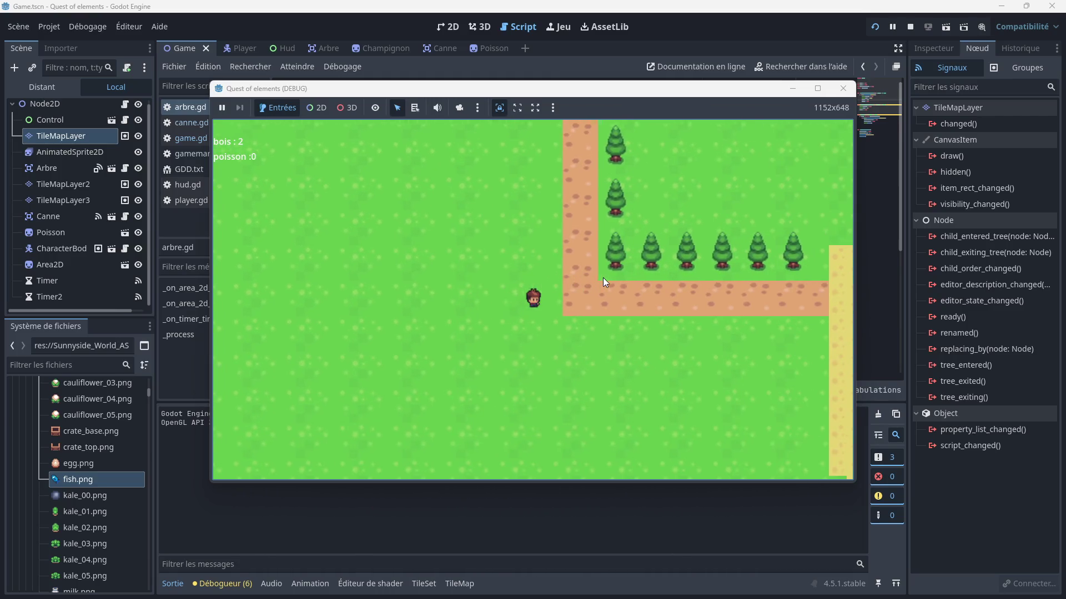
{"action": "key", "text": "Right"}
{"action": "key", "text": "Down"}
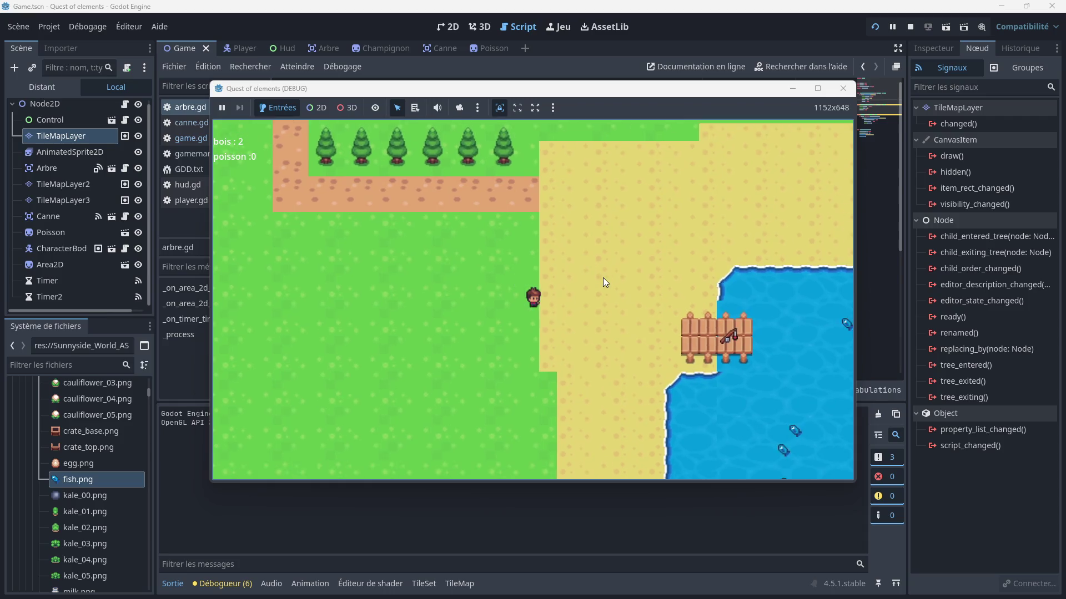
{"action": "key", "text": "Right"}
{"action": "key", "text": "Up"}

#####

### TASK
Word for word, restate all of the data, but do not copy the pictures.

### ANSWER FOR THE TASK
{"action": "key", "text": "Right"}
{"action": "key", "text": "Down"}
{"action": "key", "text": "Right"}
{"action": "key", "text": "Up"}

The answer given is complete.